TEXTE À LIRE:
**********
*** w64 1/12 L’histoire d’une interpolation — I Jean 5:7, 8 ***
L’histoire d’une interpolation — I Jean 5:7, 8
LES érudits des temps modernes n’hésitent pas à omettre de leurs traductions de la Bible, le passage apocryphe qu’on rencontre dans I Jean 5:7, 8 (Sa). Dans ce passage, après qu’il est écrit : “Car il y en a trois qui rendent témoignage”, les mots suivants ont été ajoutés : “dans le ciel : Le Père, le Verbe, et le Saint-Esprit ; et ces trois sont une même chose. [verset 8] Et il y en a trois qui rendent témoignage sur la terre.” (Omis dans les Bibles des Moines de Maredsous, de Jérusalem, de Crampon, révisée par Bonsirven ; par la version Synodale, et les versions anglaises suivantes : American Standard Version, An American Translation, English Revised Version, Moffatt, New English Bible, Phillips, Rotherham, Revised Standard Version, Schonfield, Wade, Wand, Weymouth, etc.) À propos de ces mots ajoutés, le célèbre lettré et prélat B. F. Westcott déclara : “Les mots qui sont interpolés dans ce passage, dans le texte grec ordinaire, offrent un exemple instructif de la formation et de l’introduction d’une glose dans le texte apostolique1.” Quelle est donc l’histoire de cette glose et comment la critique textuelle montre-t-elle finalement qu’elle ne fait pas partie de la Parole inspirée de Dieu, la sainte Bible ?
**********
ENTRÉES FOURNIES:
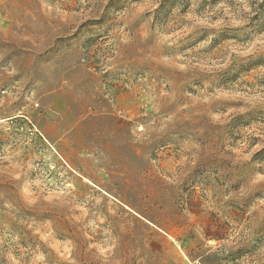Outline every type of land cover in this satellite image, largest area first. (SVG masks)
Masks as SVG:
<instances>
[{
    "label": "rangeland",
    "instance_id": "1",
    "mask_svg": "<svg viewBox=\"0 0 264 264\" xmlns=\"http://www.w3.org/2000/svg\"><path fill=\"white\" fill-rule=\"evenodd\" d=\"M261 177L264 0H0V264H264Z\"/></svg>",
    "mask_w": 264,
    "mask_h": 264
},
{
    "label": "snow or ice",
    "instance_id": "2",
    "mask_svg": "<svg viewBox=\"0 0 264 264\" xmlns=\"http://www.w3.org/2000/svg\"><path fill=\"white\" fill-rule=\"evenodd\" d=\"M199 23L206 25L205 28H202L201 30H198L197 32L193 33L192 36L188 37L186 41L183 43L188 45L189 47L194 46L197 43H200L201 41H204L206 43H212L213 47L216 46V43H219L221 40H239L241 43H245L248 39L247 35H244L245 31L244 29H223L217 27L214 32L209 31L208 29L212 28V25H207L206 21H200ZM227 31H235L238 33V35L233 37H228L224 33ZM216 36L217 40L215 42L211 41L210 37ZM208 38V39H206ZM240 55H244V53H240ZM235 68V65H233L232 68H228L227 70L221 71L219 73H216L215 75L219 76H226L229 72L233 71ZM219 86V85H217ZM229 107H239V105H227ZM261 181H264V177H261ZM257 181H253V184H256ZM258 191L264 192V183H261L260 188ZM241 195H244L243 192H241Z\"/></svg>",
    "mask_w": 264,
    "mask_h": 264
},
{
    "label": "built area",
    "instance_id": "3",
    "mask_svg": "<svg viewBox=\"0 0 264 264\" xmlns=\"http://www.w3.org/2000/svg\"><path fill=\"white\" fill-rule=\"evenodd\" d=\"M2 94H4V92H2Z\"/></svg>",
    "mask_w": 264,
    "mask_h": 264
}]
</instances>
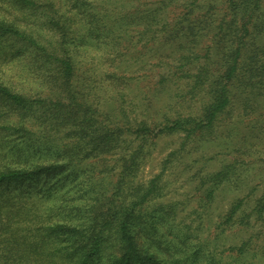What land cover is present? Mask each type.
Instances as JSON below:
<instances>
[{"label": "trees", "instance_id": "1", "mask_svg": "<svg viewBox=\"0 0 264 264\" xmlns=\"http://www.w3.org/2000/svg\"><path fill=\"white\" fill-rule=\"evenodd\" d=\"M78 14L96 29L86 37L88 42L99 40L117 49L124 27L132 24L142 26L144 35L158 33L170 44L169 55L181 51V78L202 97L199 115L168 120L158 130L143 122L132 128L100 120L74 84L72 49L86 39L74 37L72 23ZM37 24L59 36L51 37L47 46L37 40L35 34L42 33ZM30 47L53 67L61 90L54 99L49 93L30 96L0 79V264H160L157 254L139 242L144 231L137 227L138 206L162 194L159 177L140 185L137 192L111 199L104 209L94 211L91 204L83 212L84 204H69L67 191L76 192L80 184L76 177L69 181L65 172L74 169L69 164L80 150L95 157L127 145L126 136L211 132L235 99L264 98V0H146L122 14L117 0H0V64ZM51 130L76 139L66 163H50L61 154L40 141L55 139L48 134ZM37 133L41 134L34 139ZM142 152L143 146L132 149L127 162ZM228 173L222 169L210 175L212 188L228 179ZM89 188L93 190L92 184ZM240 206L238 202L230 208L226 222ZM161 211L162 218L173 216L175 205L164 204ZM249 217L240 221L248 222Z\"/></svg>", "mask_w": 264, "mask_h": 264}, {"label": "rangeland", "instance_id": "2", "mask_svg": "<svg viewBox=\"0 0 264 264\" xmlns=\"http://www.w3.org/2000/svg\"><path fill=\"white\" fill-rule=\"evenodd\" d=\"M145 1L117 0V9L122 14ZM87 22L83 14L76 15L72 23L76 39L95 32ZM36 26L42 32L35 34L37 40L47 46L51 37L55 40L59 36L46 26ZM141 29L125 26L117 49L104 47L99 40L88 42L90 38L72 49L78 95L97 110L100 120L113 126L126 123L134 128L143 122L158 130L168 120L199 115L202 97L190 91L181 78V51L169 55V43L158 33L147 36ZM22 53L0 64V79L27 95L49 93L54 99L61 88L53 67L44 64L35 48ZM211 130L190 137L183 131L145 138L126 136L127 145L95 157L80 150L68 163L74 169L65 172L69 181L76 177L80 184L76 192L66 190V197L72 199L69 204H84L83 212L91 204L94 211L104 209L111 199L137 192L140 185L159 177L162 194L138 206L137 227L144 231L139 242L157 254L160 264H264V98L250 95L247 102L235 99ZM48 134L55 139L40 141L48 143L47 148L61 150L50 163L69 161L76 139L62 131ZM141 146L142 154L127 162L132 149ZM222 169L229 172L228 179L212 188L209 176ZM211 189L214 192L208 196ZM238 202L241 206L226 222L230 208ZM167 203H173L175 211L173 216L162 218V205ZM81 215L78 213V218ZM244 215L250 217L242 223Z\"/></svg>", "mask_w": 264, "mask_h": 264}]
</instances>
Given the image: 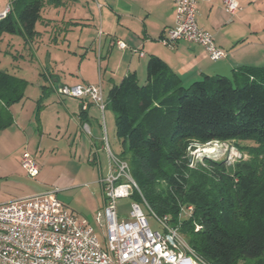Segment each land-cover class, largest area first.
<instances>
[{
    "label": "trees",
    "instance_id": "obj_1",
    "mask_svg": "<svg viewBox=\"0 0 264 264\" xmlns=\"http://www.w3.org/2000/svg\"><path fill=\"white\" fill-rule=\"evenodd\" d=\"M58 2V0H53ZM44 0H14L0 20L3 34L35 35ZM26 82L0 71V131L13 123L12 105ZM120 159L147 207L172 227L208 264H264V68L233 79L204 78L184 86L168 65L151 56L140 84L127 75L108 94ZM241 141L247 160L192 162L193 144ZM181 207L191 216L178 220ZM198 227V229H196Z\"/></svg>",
**********
CONSIGNES:
**A.** Reproduisez à l'identique et en entier le texte sur l'histoire d'une interpolation.
**B.** Dans les entrées, renommez "rangeland" en "grassland" et redonnez le passage allant du début des entrées jusqu'à la ligne contenant "23L206 25L205 28H202L201", ces deux bornes comprises, sans rien modifier d'autre. Ne reprenez pas les images dans votre réponse.

CORRIGÉS COMPLETS:
**A.**
*** w64 1/12 L’histoire d’une interpolation — I Jean 5:7, 8 ***
L’histoire d’une interpolation — I Jean 5:7, 8
LES érudits des temps modernes n’hésitent pas à omettre de leurs traductions de la Bible, le passage apocryphe qu’on rencontre dans I Jean 5:7, 8 (Sa). Dans ce passage, après qu’il est écrit : “Car il y en a trois qui rendent témoignage”, les mots suivants ont été ajoutés : “dans le ciel : Le Père, le Verbe, et le Saint-Esprit ; et ces trois sont une même chose. [verset 8] Et il y en a trois qui rendent témoignage sur la terre.” (Omis dans les Bibles des Moines de Maredsous, de Jérusalem, de Crampon, révisée par Bonsirven ; par la version Synodale, et les versions anglaises suivantes : American Standard Version, An American Translation, English Revised Version, Moffatt, New English Bible, Phillips, Rotherham, Revised Standard Version, Schonfield, Wade, Wand, Weymouth, etc.) À propos de ces mots ajoutés, le célèbre lettré et prélat B. F. Westcott déclara : “Les mots qui sont interpolés dans ce passage, dans le texte grec ordinaire, offrent un exemple instructif de la formation et de l’introduction d’une glose dans le texte apostolique1.” Quelle est donc l’histoire de cette glose et comment la critique textuelle montre-t-elle finalement qu’elle ne fait pas partie de la Parole inspirée de Dieu, la sainte Bible ?

**B.**
Outline every type of land cover in this satellite image, largest area first. (SVG masks)
Masks as SVG:
<instances>
[{
    "label": "grassland",
    "instance_id": "1",
    "mask_svg": "<svg viewBox=\"0 0 264 264\" xmlns=\"http://www.w3.org/2000/svg\"><path fill=\"white\" fill-rule=\"evenodd\" d=\"M261 177L264 0H0V264H264Z\"/></svg>",
    "mask_w": 264,
    "mask_h": 264
},
{
    "label": "snow or ice",
    "instance_id": "2",
    "mask_svg": "<svg viewBox=\"0 0 264 264\" xmlns=\"http://www.w3.org/2000/svg\"><path fill=\"white\" fill-rule=\"evenodd\" d=\"M199 23L206 25L205 28H202L201 30H198L197 32L193 33L192 36L188 37L186 41L183 43L188 45L189 47L194 46L197 43H200L201 41H204L206 43H212L213 47L216 46V43H219L221 40H239L241 43H245L248 39L247 35H244L245 31L244 29H223L217 27L214 32L209 31L208 29L212 28V25H207L206 21H200ZM227 31H235L238 33V35L233 37H228L224 33ZM216 36L217 40L215 42L211 41L210 37ZM208 38V39H206ZM240 55H244V53H240ZM235 68V65H233L232 68H228L227 70L221 71L219 73H216L215 75L219 76H226L229 72L233 71ZM219 86V85H217ZM229 107H239V105H227ZM261 181H264V177H261ZM257 181H253V184H256ZM258 191L264 192V183H261L260 188ZM241 195H244L243 192H241Z\"/></svg>",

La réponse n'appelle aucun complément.